Using icx to build Chromium is mostly copying and moving around some files to create a local standalone icx suite. I had to borrow a few files from LLVM. IIRC, I borrowed one binary, one Linux library, and the Windows compiler-rt libraries I source from Chromium's packaged LLVM checkout anyway; not that I have tried a Windows build, yet. More details later.

I can get LTO working for most binaries and libaries, but it is borked for the chrome binary. The issue appears to track back to an internal function in an icx pass that apparently is not present in open LLVM source. Yeah, fun.

I suspect PGO should work assuming I get around to gen-erating a profile. Chromium project PGO profiles are currently formatted for LLVM v18, while icx being based upon LLVM v17 is using an older non-compatible format. I probably could source a PGO profile for an older Chromium revision, but that probably will pull in lots of mismatched functions that would be disregarded.

I am rolling a Chromium Linux build without LTO+PGO at the moment. I am targeting Haswell as a baseline for now, along with -O3 and various additional icx compiler optimization options. It will give me a starting point for experimenting with optimizations; assuming it builds. I will attempt a similar cross-compiled Chromium Windows build, too. Hopefully I will have links to post in awhile.

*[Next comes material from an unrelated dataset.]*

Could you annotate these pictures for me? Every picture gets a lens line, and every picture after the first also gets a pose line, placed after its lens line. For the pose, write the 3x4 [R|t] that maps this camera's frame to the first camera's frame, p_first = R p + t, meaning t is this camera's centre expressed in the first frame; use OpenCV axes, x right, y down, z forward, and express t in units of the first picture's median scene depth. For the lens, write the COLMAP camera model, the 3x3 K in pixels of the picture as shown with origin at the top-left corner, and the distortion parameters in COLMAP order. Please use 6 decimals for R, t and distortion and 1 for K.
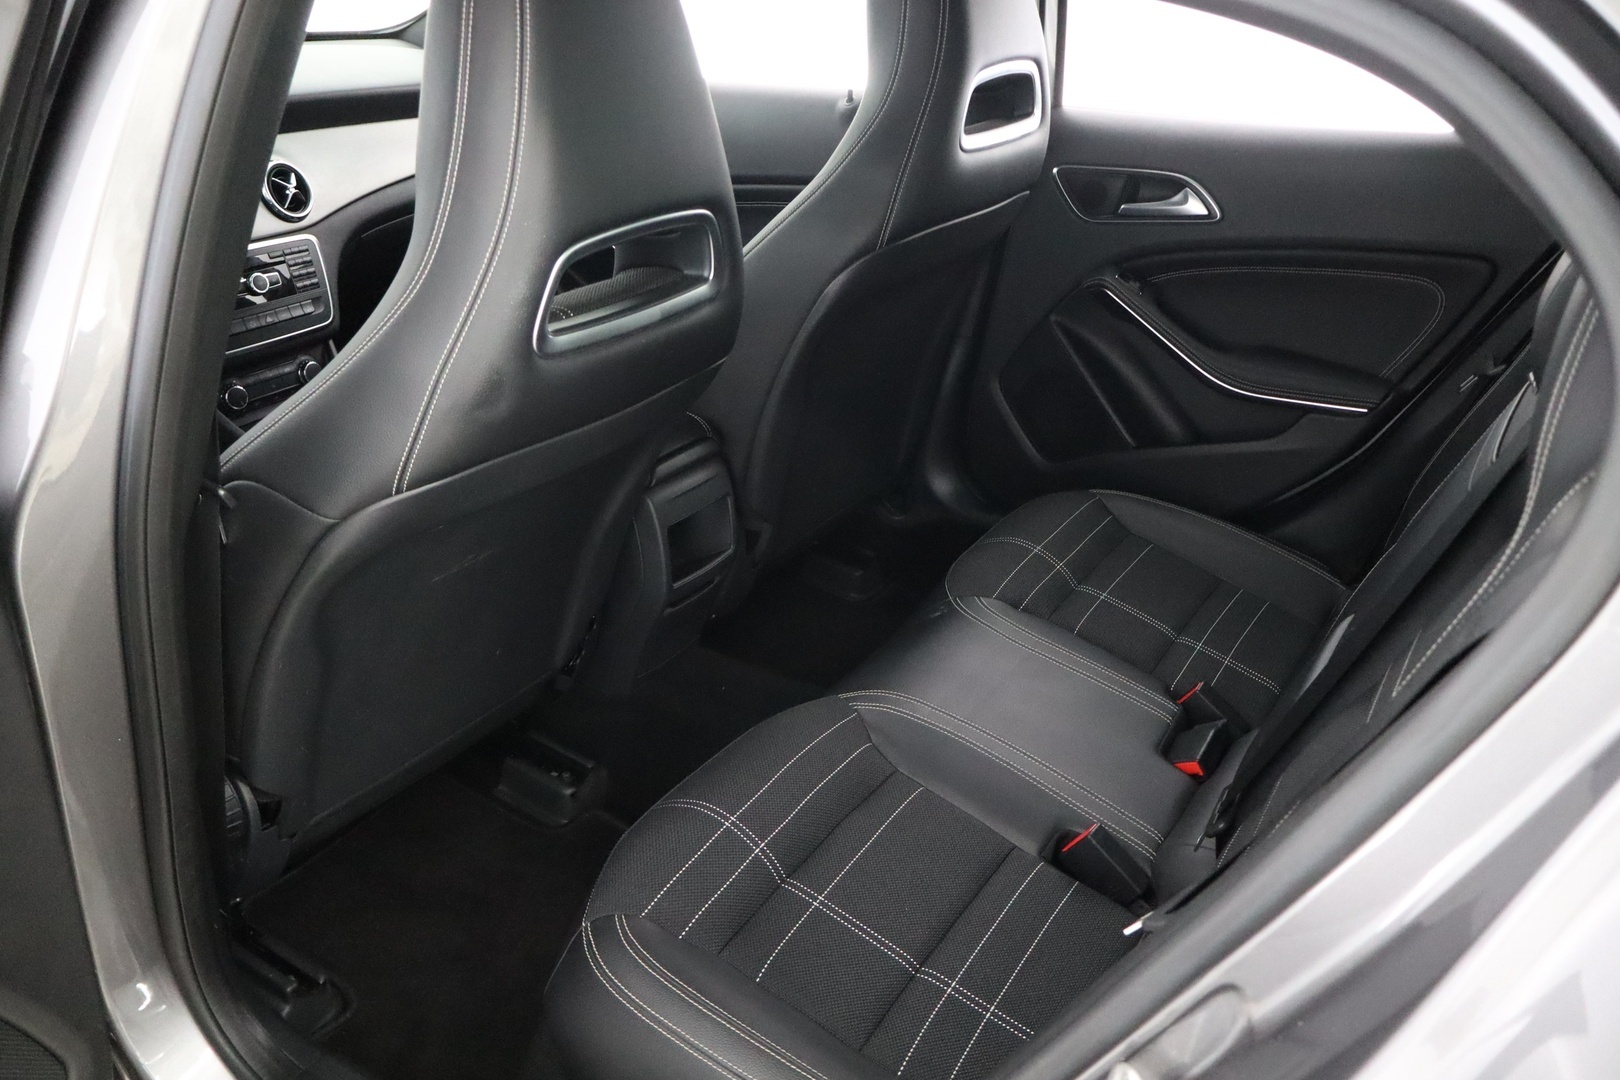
lens RADIAL K [[1364.9, 0, 810.0], [0, 1364.9, 540.0], [0, 0, 1]] dist [0.033157, 0.005218]
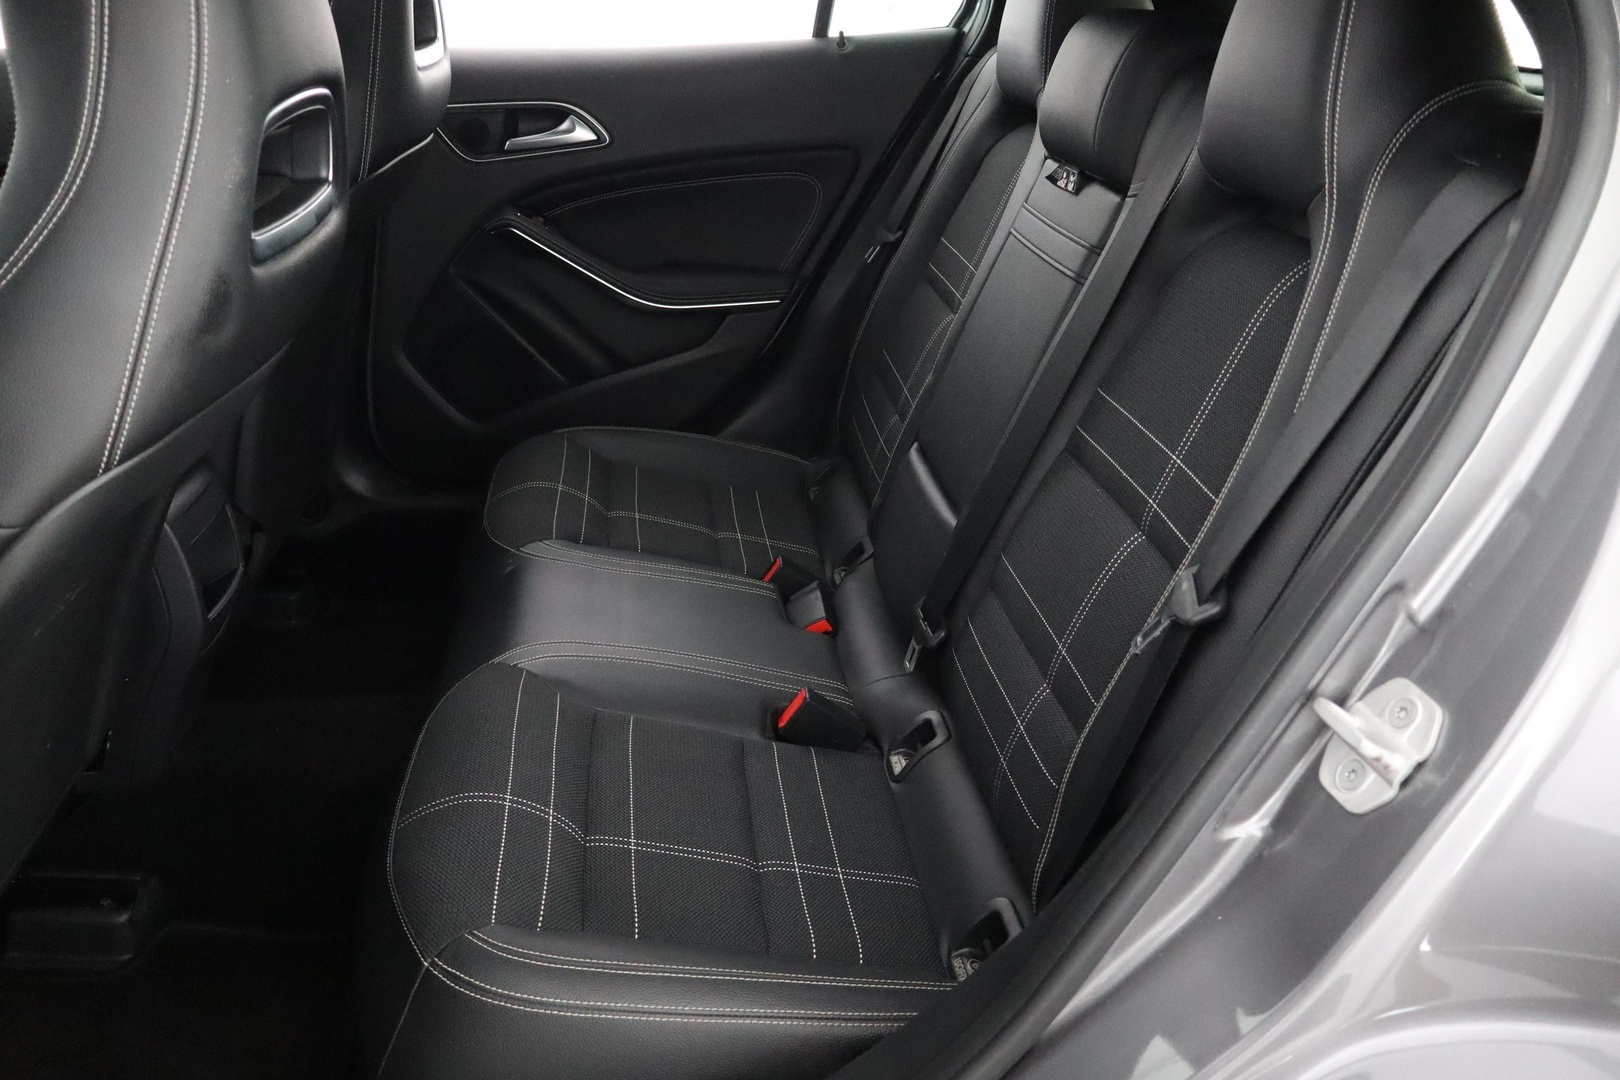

Mostly for curiosity, I might look into a build with auto-dispatched optimized functions, though that imposes an Intel processor requirement for dispatching into functions optimized beyond the baseline.


Okay, maybe not. LLD is complaining about missing symbols in the chrome binary. I suppose that could be related to the LTO issue as well, assuming that LTO pass can not find those functions as well. I will try "finding" them. ;)

...

Took a look. The header file include is present. Okay. Changed linker to mold as a test. Same result, so it appears to be an issue with icx clang, or at least it is treating the underlying code different than current LLVM clang. Hmmm.


Got a relatively default SSE3 build done. Had to tell the linker to ignore those couple of undefined symbols. They are related to the fencedframe sandbox ads api experiment in about:flags anyway. Whatever.

Speedometer was seemingly unimpressive. Basemark Web 3.0 was okay, I suppose. Been quite awhile since I have run a SSE3 build at default opt levels, plus without LTO+PGO, so I do not much for comparison here.

Now to pull back in my optimizations and roll another build.

RobRich999 commented 1 year ago

Not been poking at Chromium much in a few days. I will try to get back to icx in the upcoming days.

That said, I am not really expecting any significant returns, especially if we can not successfully enable LTO.